Click here for a map of trails along the Speed River

The Speed River is one of the main tributaries of the Grand River.  It flows from its source near Orton through Guelph, where it is joined by another major tributary, the Eramosa.  It enters the Grand River in Cambridge.  The Guelph Hiking Trail Club maintains the Speed River Trail, a hiking trail which runs from Guelph to Cambridge along the banks of the river.  The club publishes a guide book with instructions and maps of their trails, which is very helpful and can be purchased on their website.  The club also supports the Radial Line Trail, some sections of which follow the Eramosa River.  There are also a number of municipal trails associated with the rivers.
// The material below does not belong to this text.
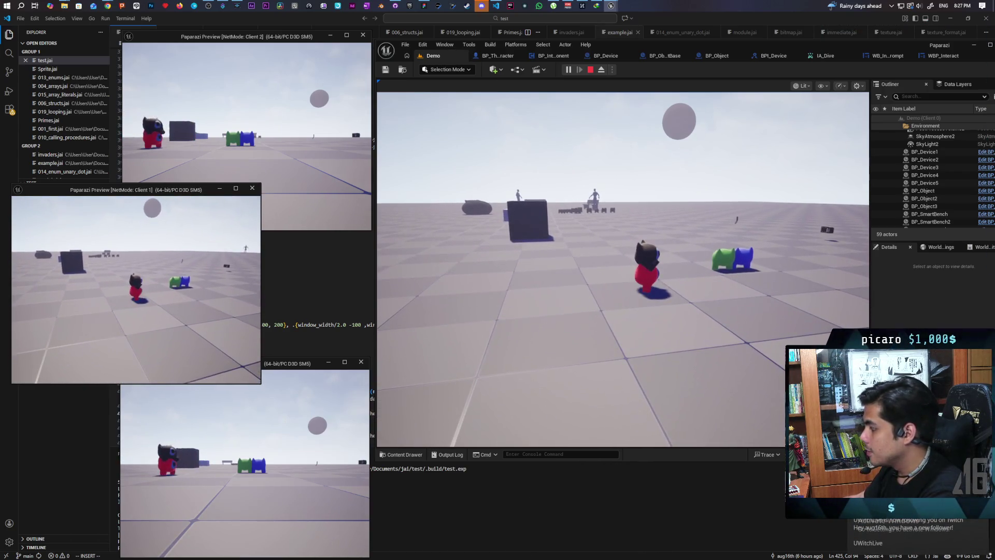
left_click(266, 124)
key("w")
key("alt+Tab")
key("w")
Today we decided to hike the first 2 of 3 sections of the Speed River Trail, which is marked by orange blazes on the main trail and blue blazes on side trails.  The trail starts at the Guelph Humane Society.  After passing behind the Guelph Water Treatment Plant, the trail wandered through a meadow.   Anemones, normally a spring flower, were still in bloom.
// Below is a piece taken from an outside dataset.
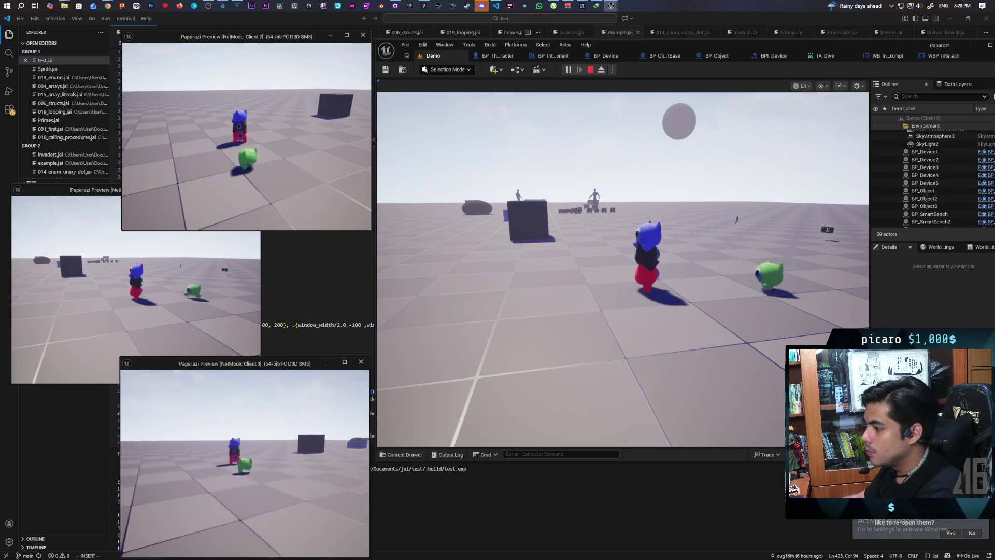
key("space")
left_click(413, 311)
We crossed a rickety bridge and entered a mature woodlot.  Fortunately a gentle breeze kept the mosquitoes at bay.

The well-marked and well-used trail ends at a small parking lot at Niska Road.  It then re-enters the wood.  This section of the trail is less maintained and there were a lot of dead branches on the trail, making it difficult to find at times.  We had to clamber over a dead tree at one point.  The trail is supposed to  run through a hedgerow along the edge of the road but it was very overgrown, so at this point we walked along Niska Road to Whitelaw Road.
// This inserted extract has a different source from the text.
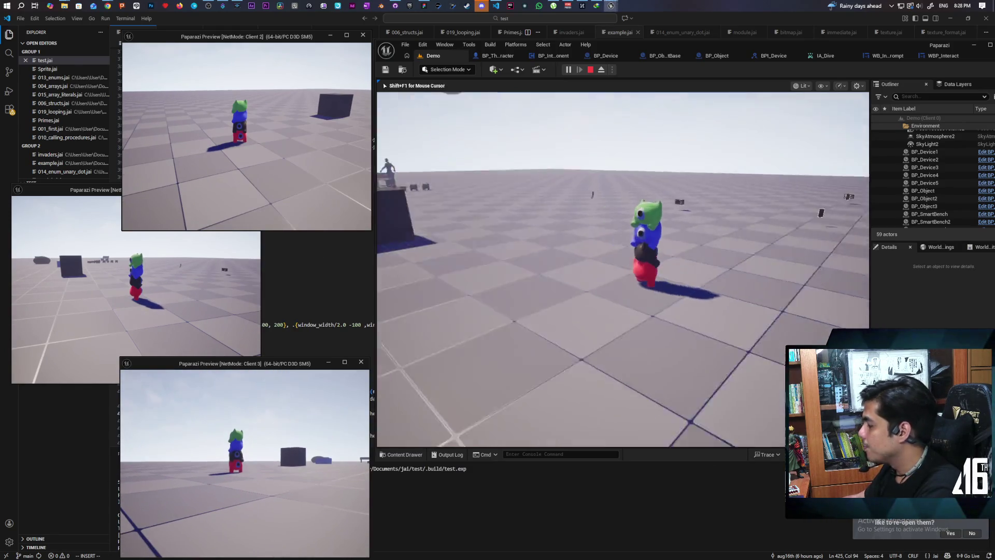
Walk the character stack forward, then turn it back toward the camera.
key("alt+Tab")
Beware of mosquitoes, stinging nettles, swamps . . . and hunters!

The second section of the Speed River Trail takes a closed road allowance through an old gravel pit to a woodlot.  This section is closed from September 1 to January 20 during hunting season.  Initially the trail followed an old logging road but it soon headed into thick brush.  Fortunately someone had hiked the trail recently and we were able to follow the trampled vegetation when we lost sight of the orange blazes.  Spring was very wet this year and the marshy ground was still saturated.  In places makeshift bridges made of logs and old planks crossed tiny streams, but at times we sank into the mud.  The trail follows the edge of the river offering excellent views, but with the warm weather, the mosquitoes were out in full force so we didn’t linger.  At one point, we lost the trail amidst the thicket of fallen branches and had to retrace our steps.

Finally, the trail emerged along the edge of some fields and the wind swept the bugs away.  Milkweed plants were growing along the edge of the field and we spotted some monarch butterflies and some well-fed monarch caterpillars.


According to the guidebook, the third and final section of the Speed River Trail is extremely swampy.  Perhaps we will leave this section until next spring, when we will wear our waterproof boots and hike it before the mosquitoes emerge!